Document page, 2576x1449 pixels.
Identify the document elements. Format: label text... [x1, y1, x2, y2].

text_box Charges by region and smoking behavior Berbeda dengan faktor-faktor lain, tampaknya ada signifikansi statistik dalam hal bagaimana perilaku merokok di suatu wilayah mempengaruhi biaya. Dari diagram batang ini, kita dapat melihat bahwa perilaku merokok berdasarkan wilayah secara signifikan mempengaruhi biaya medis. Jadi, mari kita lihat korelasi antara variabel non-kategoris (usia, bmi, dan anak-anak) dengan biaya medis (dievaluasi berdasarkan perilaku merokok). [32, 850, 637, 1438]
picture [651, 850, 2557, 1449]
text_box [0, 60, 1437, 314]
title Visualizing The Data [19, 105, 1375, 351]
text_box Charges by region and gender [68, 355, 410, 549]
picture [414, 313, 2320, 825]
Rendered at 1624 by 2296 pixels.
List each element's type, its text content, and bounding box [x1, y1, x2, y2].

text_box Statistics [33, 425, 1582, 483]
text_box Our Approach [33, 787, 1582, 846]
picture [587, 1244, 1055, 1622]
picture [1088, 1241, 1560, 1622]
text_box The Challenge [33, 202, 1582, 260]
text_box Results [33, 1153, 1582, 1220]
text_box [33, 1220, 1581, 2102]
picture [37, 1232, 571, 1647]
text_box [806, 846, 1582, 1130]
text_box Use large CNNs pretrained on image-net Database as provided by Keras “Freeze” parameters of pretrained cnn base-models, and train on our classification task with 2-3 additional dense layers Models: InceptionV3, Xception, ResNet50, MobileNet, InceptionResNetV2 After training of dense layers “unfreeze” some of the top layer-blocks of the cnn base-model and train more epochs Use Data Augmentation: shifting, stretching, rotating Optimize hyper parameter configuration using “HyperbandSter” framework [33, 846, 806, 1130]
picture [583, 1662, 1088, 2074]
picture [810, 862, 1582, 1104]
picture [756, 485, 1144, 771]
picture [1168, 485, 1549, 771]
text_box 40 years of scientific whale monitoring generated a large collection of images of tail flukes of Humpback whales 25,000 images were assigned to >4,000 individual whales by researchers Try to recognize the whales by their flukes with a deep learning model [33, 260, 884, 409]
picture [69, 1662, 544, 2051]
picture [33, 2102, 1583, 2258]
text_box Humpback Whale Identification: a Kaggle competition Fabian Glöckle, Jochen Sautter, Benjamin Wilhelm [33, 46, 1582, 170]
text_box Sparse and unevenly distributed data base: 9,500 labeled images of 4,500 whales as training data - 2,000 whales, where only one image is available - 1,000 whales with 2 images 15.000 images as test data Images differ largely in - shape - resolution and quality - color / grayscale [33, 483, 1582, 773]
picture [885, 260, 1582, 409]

• • • •

**Task goal**
Copy exactly the line that contains "Rendered at 1624 by 2296 pixels." and all lines after it in the listing above, through the final line, and nothing else.

**Written solution**
Rendered at 1624 by 2296 pixels.
List each element's type, its text content, and bounding box [x1, y1, x2, y2].

text_box Statistics [33, 425, 1582, 483]
text_box Our Approach [33, 787, 1582, 846]
picture [587, 1244, 1055, 1622]
picture [1088, 1241, 1560, 1622]
text_box The Challenge [33, 202, 1582, 260]
text_box Results [33, 1153, 1582, 1220]
text_box [33, 1220, 1581, 2102]
picture [37, 1232, 571, 1647]
text_box [806, 846, 1582, 1130]
text_box Use large CNNs pretrained on image-net Database as provided by Keras “Freeze” parameters of pretrained cnn base-models, and train on our classification task with 2-3 additional dense layers Models: InceptionV3, Xception, ResNet50, MobileNet, InceptionResNetV2 After training of dense layers “unfreeze” some of the top layer-blocks of the cnn base-model and train more epochs Use Data Augmentation: shifting, stretching, rotating Optimize hyper parameter configuration using “HyperbandSter” framework [33, 846, 806, 1130]
picture [583, 1662, 1088, 2074]
picture [810, 862, 1582, 1104]
picture [756, 485, 1144, 771]
picture [1168, 485, 1549, 771]
text_box 40 years of scientific whale monitoring generated a large collection of images of tail flukes of Humpback whales 25,000 images were assigned to >4,000 individual whales by researchers Try to recognize the whales by their flukes with a deep learning model [33, 260, 884, 409]
picture [69, 1662, 544, 2051]
picture [33, 2102, 1583, 2258]
text_box Humpback Whale Identification: a Kaggle competition Fabian Glöckle, Jochen Sautter, Benjamin Wilhelm [33, 46, 1582, 170]
text_box Sparse and unevenly distributed data base: 9,500 labeled images of 4,500 whales as training data - 2,000 whales, where only one image is available - 1,000 whales with 2 images 15.000 images as test data Images differ largely in - shape - resolution and quality - color / grayscale [33, 483, 1582, 773]
picture [885, 260, 1582, 409]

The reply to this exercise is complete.